Atomic evolution of hydrogen intercalation wave dynamics in palladium nanocrystals

TL;DR

This study uses atomic-resolution imaging and simulations to reveal how hydrogen intercalates in palladium nanocrystals, showing wave mechanisms that differ from traditional models and depend on atomic-scale boundary evolution.

Contribution

The paper provides the first atomic-scale visualization of hydrogen intercalation wave dynamics in palladium nanocrystals, challenging existing shrinking-core models and linking atomic boundary evolution to intercalation pathways.

Findings

Intercalation waves dominate over shrinking-core mechanisms at ambient temperature.

Atomic boundaries evolve from non-planar to {100} plane alignment during intercalation.

Simulations confirm pathways that minimize lattice mismatch strain.

Abstract

Solute-intercalation-induced phase separation creates spatial heterogeneities in host materials, a phenomenon ubiquitous in batteries, hydrogen storage, and other energy devices.
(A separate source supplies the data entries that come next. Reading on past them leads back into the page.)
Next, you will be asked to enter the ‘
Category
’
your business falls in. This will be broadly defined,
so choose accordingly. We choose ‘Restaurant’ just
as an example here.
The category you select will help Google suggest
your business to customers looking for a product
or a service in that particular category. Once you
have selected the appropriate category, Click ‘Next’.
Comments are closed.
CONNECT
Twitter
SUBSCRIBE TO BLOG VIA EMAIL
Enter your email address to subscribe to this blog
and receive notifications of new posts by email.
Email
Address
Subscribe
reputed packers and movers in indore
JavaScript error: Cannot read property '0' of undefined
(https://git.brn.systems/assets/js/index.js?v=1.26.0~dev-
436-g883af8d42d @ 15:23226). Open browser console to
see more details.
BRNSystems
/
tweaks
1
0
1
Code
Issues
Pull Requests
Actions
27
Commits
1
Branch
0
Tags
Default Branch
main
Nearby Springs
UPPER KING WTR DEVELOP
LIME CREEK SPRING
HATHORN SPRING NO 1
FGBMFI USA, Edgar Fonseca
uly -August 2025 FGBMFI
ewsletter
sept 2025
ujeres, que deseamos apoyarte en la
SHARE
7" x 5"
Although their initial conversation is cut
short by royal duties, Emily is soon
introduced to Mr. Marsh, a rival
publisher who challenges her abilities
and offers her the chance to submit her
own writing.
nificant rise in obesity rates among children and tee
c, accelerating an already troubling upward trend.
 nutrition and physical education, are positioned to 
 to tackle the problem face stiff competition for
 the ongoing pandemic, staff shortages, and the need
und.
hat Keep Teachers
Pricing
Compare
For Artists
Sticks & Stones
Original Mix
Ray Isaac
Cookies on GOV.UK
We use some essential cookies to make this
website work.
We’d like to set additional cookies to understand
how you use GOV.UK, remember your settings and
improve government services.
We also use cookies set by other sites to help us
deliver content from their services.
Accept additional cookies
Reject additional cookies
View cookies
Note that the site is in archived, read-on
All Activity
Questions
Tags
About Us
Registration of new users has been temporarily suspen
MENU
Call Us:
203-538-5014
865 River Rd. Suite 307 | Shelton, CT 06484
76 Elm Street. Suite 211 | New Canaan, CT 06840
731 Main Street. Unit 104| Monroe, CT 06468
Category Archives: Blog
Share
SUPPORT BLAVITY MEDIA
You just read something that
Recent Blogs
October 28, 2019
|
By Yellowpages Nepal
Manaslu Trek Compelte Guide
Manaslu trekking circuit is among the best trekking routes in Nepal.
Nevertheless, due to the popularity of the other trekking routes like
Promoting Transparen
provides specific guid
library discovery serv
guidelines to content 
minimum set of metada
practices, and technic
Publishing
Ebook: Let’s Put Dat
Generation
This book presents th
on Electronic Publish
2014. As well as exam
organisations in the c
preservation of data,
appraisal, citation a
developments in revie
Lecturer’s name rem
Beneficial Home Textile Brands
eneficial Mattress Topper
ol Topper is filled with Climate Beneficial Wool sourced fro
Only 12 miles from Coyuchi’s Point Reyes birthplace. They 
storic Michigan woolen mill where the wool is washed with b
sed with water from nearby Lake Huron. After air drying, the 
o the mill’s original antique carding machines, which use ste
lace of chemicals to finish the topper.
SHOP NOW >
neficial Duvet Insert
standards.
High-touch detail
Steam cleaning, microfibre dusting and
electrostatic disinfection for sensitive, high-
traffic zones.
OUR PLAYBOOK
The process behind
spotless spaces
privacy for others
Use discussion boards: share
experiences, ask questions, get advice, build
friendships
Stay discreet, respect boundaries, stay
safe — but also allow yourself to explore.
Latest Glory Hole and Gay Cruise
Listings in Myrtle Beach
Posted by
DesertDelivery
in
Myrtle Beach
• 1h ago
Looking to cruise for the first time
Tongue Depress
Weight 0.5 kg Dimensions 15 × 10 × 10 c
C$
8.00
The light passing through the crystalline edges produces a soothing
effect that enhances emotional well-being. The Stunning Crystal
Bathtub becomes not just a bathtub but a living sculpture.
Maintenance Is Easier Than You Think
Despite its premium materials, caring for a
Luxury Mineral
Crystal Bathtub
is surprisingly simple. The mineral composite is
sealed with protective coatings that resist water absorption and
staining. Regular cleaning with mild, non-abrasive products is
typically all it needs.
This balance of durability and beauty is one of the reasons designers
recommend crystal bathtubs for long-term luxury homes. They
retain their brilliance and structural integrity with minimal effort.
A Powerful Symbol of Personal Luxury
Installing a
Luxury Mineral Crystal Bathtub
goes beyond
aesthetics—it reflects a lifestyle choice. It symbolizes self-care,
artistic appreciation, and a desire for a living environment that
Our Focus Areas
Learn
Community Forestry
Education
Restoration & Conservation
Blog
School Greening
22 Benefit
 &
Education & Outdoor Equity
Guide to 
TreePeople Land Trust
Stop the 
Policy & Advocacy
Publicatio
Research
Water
Despite many efforts, probing intercalation processes at the atomic scale has been a significant challenge. We study hydrogen (de)intercalation in palladium nanocrystals as a model system and achieve atomic-resolution imaging of hydrogen intercalation wave dynamics by utilizing liquid-phase transmission electron microscopy. Our observations reveal that intercalation wave mechanisms, instead of shrinking-core mechanisms, prevail at ambient temperature for palladium nanocubes ranging from ~60 nm down to ~10 nm. We uncover the atomic evolution of hydrogen intercalation wave transitioning from non-planar and inclined boundaries to those closely aligned with {100} planes. Our kinetic Monte Carlo simulations demonstrate the observed intercalation wave dynamics correspond to sorption pathways minimizing the lattice mismatch strain at the phase boundary. Unveiling the atomic intercalation pathways holds profound implications for engineering intercalation-mediated devices and advancements in energy sciences.